Extracted text:
— start —
Very little support can be marshalled for input subsidies from the
vantage point of efficiency and agricultural development. Taxation of
the agricultural sector through trade policy is inefficient. There is a
strong case for increased taxation of the agricultural sector through
direct taxes on land and/or agricultural income and reduced levels or
withdrawal of input subsidies.
4. The impact of agricultural price policies on both the output and
input sides of income distribution has an interesting and useful policy
implication. That high farm prices benefit large producers is obvious.
We have also found some support for the view that high farm prices
benefit small farmers and the landless labour. Farmers' capacity to
hire labour is a function of the farm prices. Benefits from subsidized
inputs tend to accrue, in a large measure, to large producers. Reducing
input subsidies would not hurt the small farmer but could release public
resources for financing investments for the benefits of small farmers.
In this sense, remunerative farm prices and low or no subsidies on farm
inputs should increase the efficiency of resource use and the welfare
position of the small farmer and the rural poor.
5. Incentives to producers could be given through attractive
produce prices, subsidized prices for inputs, technological innovations
and investment in complementary sectors. Detailed specific research on
the relative benefits and costs of providing incentives through these
policies is required. The theoretical and empirical aspects of
determination of support prices for different crops that provide just
the right amount of incentives and maintain appropriate price relatives
for different crops should be given a high priority in the research
agenda. Incentives, measured by the rural-urban terms of trade, are the
outcome of a host of interacting sectoral and macro policies. It is
important to ensure that the commodity-specific price policies and the
macro-economic policies are a consistent policy set in their impact on
farm incentives.
Comments on "Domestic Terms of Trade and Public Policy for
Agriculture in Pakistan"
— end —
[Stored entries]
— start —
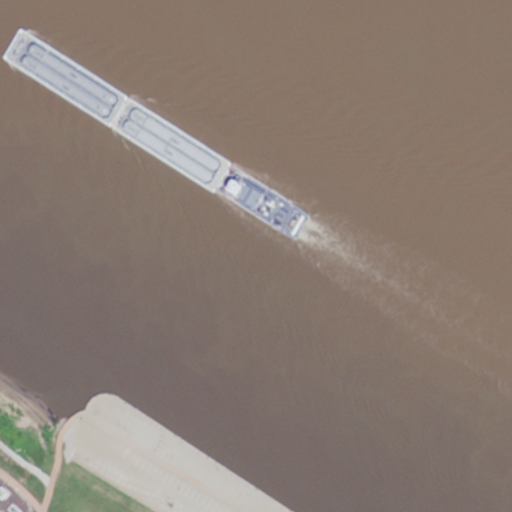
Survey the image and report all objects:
river: (291, 109)
road: (93, 420)
road: (119, 420)
road: (86, 431)
road: (116, 434)
road: (131, 442)
road: (124, 454)
park: (109, 462)
parking lot: (143, 471)
road: (140, 475)
road: (22, 488)
road: (245, 511)
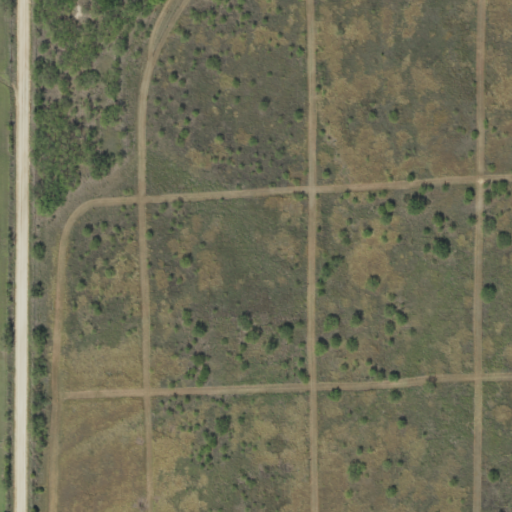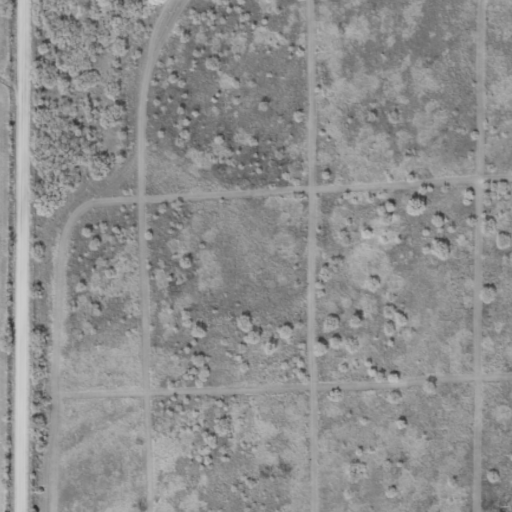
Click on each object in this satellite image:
road: (26, 256)
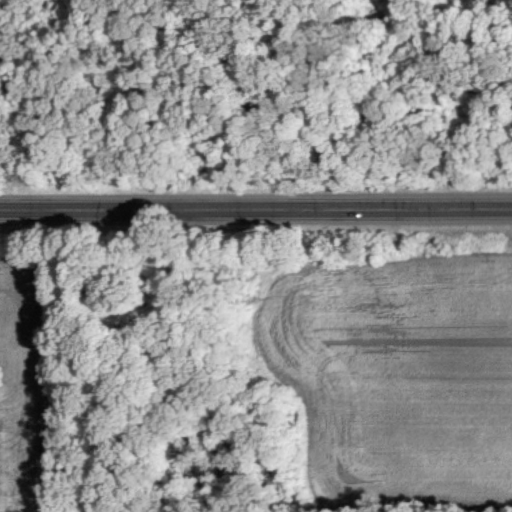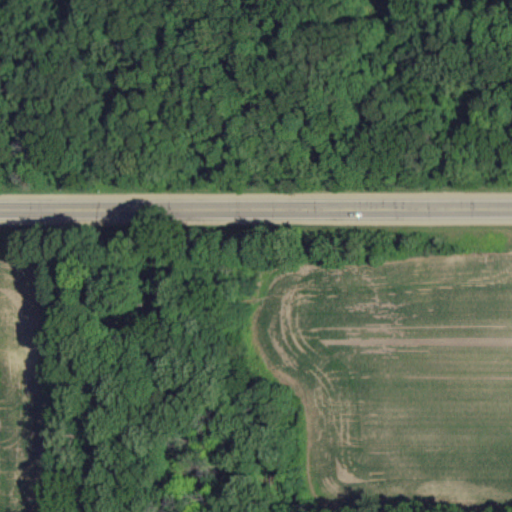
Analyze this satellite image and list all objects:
road: (256, 206)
— end —
Objectives:
1. According to the agricultural price policy text, why would reducing input subsidies not hurt the small farmer? Answer in one to three sentences.
2. From the agricultural price policy text, return the stretch from "Very little support" through "of input subsidies." word for word.

Worked solutions:
1. Benefits from subsidized inputs go in large measure to large producers, so cutting those subsidies would not harm the small farmer. The cut could also free public resources to finance investments that benefit small farmers.

2.
Very little support can be marshalled for input subsidies from the
vantage point of efficiency and agricultural development. Taxation of
the agricultural sector through trade policy is inefficient. There is a
strong case for increased taxation of the agricultural sector through
direct taxes on land and/or agricultural income and reduced levels or
withdrawal of input subsidies.